Timothy Pickering, a Senator from Massachusetts who had served as John Adams’ Secretary of State, wrote Jefferson to protest his refusal to aid the new Haitian republic: “Are these men not merely to be abandoned to their own efforts but to be deprived of those necessary supplies which for a series of years, they have been accustomed to receive from the United States, and without which they cannot subsist?”

Yet the U.S. benefited greatly from the colonial strife next door. Broke after its Haitian defeat–“Damn sugar, damn coffee, damn colonies!” Napoleon exclaimed–France sold a large region, 828,000 square miles, from the western banks of the Mississippi River to the Rocky Mountains, to the U.S. for $15 million. The Louisiana Purchase would prove to be one of the most profitable real estate transactions ever made, nearly doubling the size of the U.S. at a cost of about 4¢ an acre. Alexander Hamilton said Napoleon would not have sold his claims except for the “courage and obstinate resistance [of the] black inhabitants” of Haiti.
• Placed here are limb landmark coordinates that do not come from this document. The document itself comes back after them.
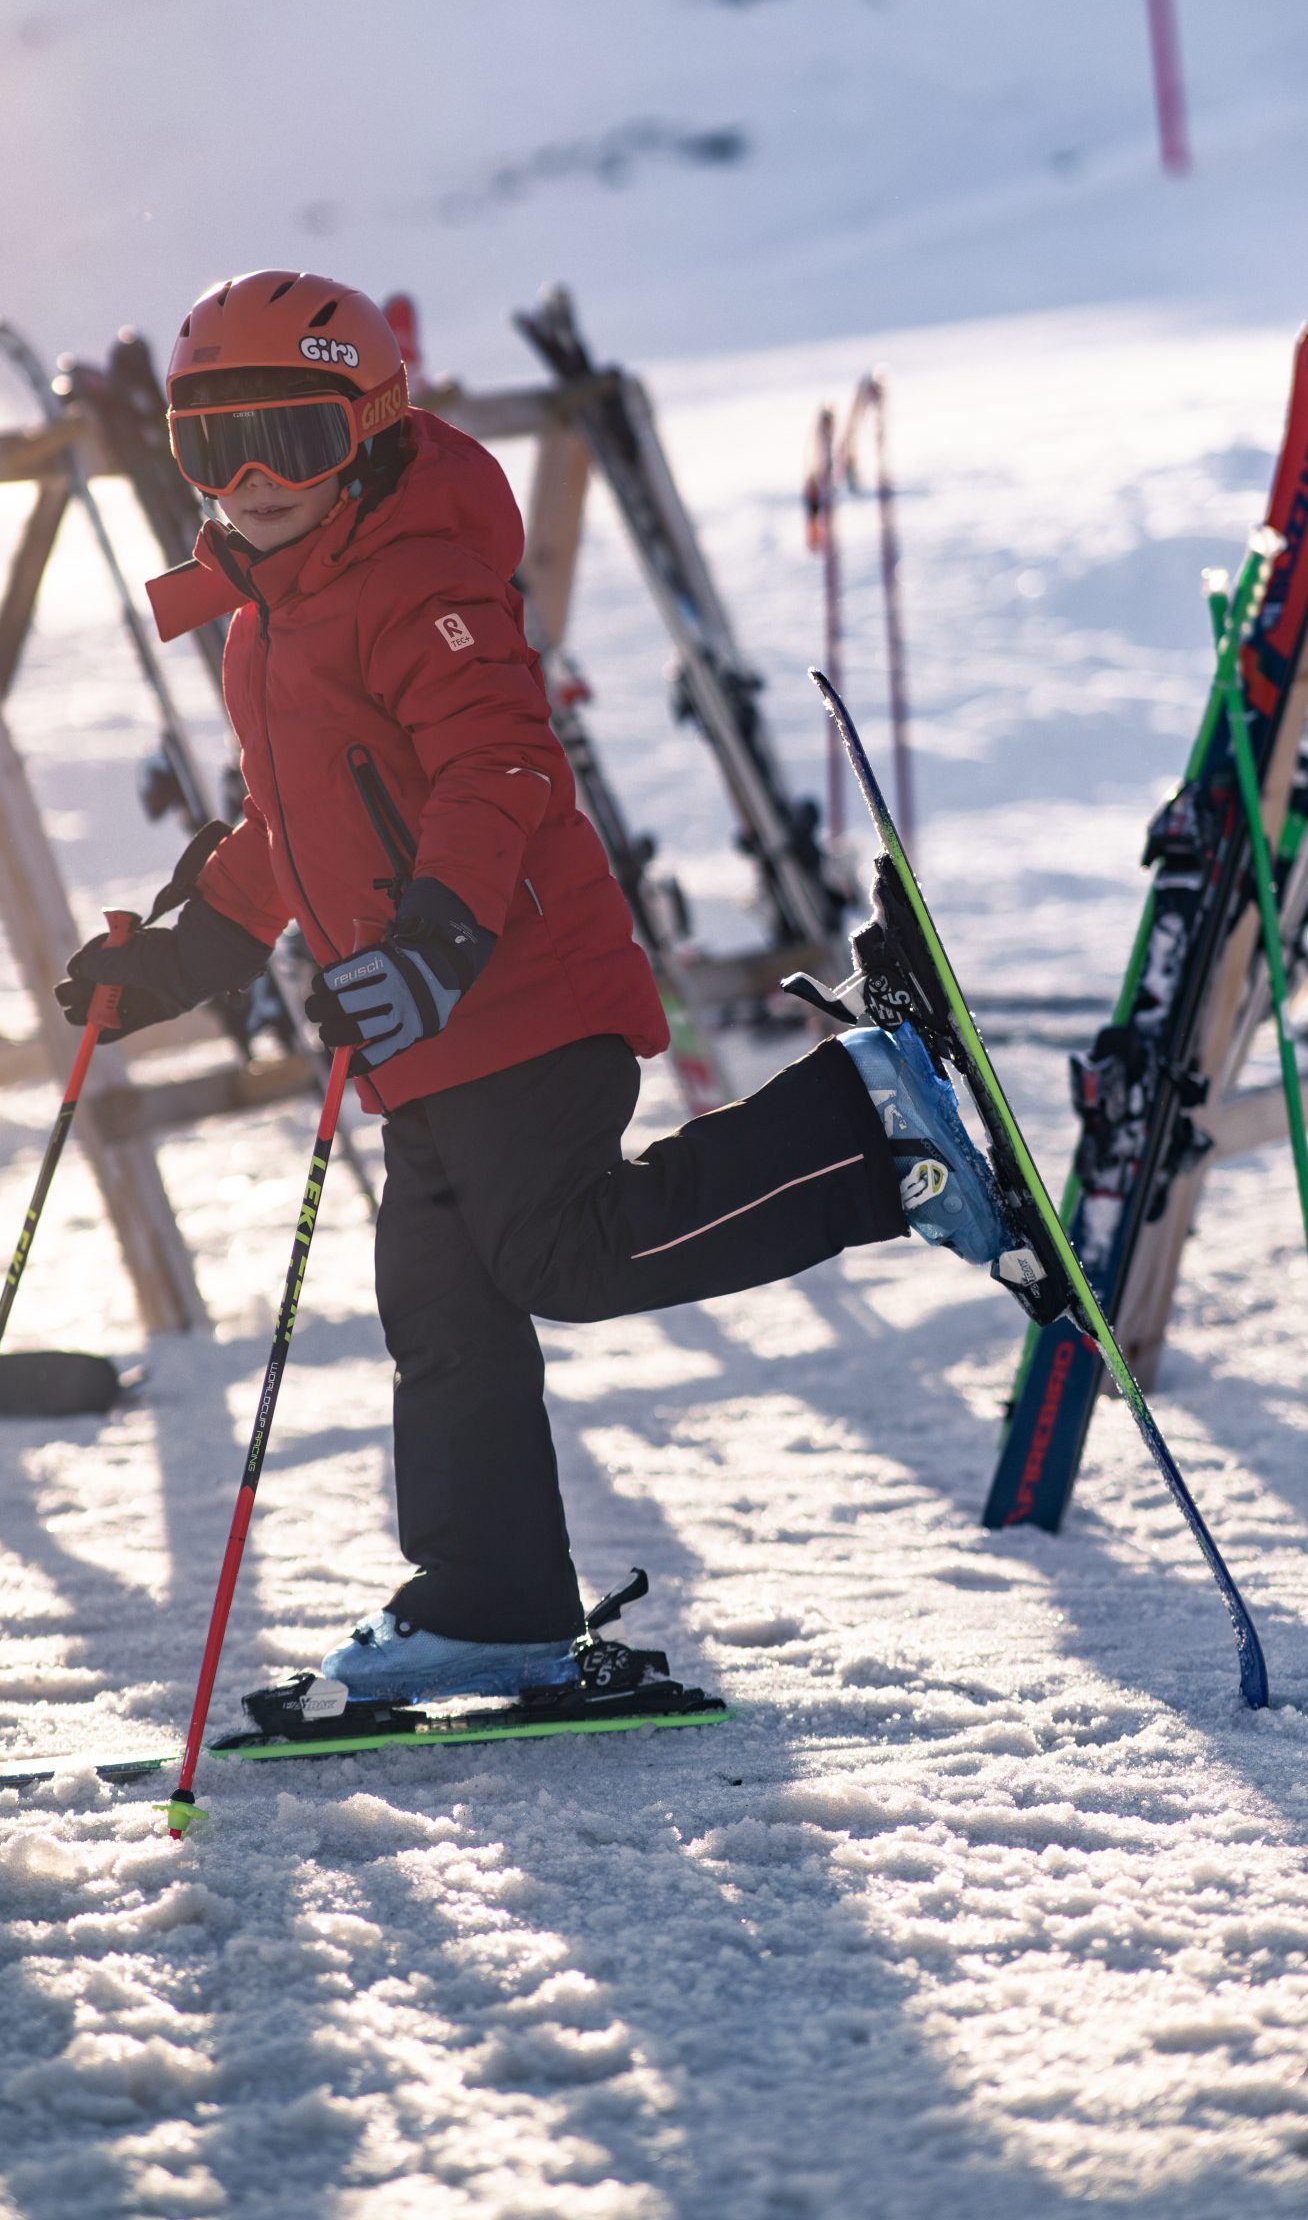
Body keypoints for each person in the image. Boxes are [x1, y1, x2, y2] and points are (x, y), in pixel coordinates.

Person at [57, 270, 1018, 1703]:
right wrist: (186, 958)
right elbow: (290, 830)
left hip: (515, 998)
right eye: (216, 448)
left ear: (371, 432)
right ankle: (494, 1601)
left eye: (297, 444)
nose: (255, 484)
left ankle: (867, 1131)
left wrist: (435, 942)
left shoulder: (420, 583)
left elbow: (497, 768)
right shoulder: (266, 622)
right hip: (419, 1037)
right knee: (442, 1318)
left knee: (567, 1259)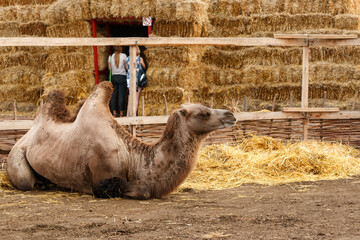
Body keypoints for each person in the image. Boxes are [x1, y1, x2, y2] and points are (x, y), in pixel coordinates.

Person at [125, 46, 146, 115]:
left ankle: (129, 112)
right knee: (136, 97)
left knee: (131, 96)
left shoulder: (127, 59)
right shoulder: (139, 59)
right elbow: (144, 66)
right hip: (137, 79)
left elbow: (126, 67)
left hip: (129, 79)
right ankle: (134, 113)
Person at [108, 46, 127, 117]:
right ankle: (121, 113)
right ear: (121, 49)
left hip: (114, 77)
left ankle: (114, 112)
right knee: (121, 94)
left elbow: (110, 68)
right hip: (122, 76)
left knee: (114, 95)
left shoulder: (110, 57)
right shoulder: (124, 55)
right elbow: (126, 67)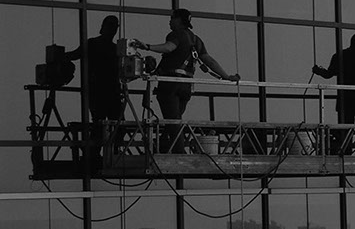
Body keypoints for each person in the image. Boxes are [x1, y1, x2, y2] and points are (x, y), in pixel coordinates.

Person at [132, 8, 239, 153]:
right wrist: (226, 76)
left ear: (178, 20)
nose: (169, 21)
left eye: (172, 18)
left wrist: (148, 47)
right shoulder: (196, 40)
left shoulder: (176, 35)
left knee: (173, 122)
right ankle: (167, 146)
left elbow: (169, 48)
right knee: (175, 119)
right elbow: (209, 61)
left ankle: (178, 151)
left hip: (170, 86)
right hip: (186, 87)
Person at [312, 31, 355, 152]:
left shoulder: (339, 55)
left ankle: (345, 154)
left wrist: (318, 71)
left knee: (345, 131)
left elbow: (328, 74)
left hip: (344, 99)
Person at [65, 16, 124, 123]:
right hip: (101, 91)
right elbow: (75, 54)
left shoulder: (109, 47)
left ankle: (102, 139)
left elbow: (75, 55)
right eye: (111, 26)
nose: (113, 29)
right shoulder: (95, 44)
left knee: (111, 124)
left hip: (103, 90)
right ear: (103, 27)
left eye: (115, 26)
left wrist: (59, 56)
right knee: (111, 124)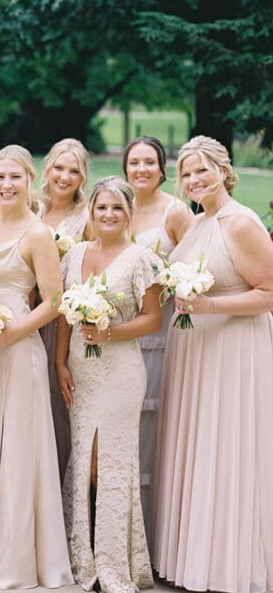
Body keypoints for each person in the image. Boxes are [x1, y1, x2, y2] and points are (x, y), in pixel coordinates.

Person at [151, 136, 273, 593]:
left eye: (202, 170)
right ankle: (190, 558)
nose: (194, 180)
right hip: (194, 351)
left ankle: (230, 566)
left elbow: (269, 292)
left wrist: (210, 307)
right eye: (186, 173)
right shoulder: (198, 222)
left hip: (232, 351)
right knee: (198, 446)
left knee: (227, 449)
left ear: (224, 170)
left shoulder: (240, 222)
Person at [0, 145, 73, 589]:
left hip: (17, 347)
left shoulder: (37, 233)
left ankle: (17, 558)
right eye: (0, 177)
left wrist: (10, 334)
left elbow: (54, 300)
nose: (7, 185)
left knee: (18, 451)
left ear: (31, 181)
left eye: (16, 177)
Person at [55, 177, 162, 593]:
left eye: (117, 208)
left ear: (128, 212)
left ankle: (116, 562)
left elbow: (152, 319)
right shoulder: (76, 253)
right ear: (92, 212)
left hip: (120, 371)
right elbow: (65, 314)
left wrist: (110, 334)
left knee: (109, 464)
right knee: (83, 459)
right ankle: (81, 556)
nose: (109, 215)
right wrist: (60, 361)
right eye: (101, 208)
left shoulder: (142, 260)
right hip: (81, 368)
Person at [120, 136, 191, 530]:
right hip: (124, 329)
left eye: (150, 162)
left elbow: (198, 266)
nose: (142, 169)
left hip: (161, 333)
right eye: (135, 162)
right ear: (125, 168)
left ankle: (156, 528)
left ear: (163, 169)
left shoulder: (176, 212)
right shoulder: (120, 208)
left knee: (155, 421)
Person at [37, 138, 91, 481]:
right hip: (28, 318)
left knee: (60, 410)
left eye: (73, 171)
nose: (64, 176)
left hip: (62, 326)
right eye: (58, 167)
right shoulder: (31, 209)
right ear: (47, 169)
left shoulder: (86, 218)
It would take six decades for the U.S. to acknowledge Haiti’s independence. By the time Abraham Lincoln did so in 1862, America was already at war with itself over the issue of slavery. Haiti, burdened by its postindependence isolation and the 100 million francs in payment it was forced to give France for official recognition–an amount estimated to be worth nearly $22 billion today, which some Haitians insist should be repaid–began its perilous slide toward turmoil and dependency, resulting in a 19-year U.S. occupation and two subsequent interventions in the past 100 years. In Notes on the State of Virginia, Jefferson presented dire warnings about what might happen to the U.S. political system in a worst-case scenario, but his words turned out to be a more accurate prophecy for America’s plundered neighbor: “The spirit of the times … will alter. Our rulers will become corrupt … The shackles … which shall not be knocked off at the conclusion of war will remain on long, will be made heavier and heavier.” Given a fair chance, Haiti could have flourished and prospered. If that had been the case, this year Haiti would be celebrating the bicentennial of its independence with fewer and lighter shackles.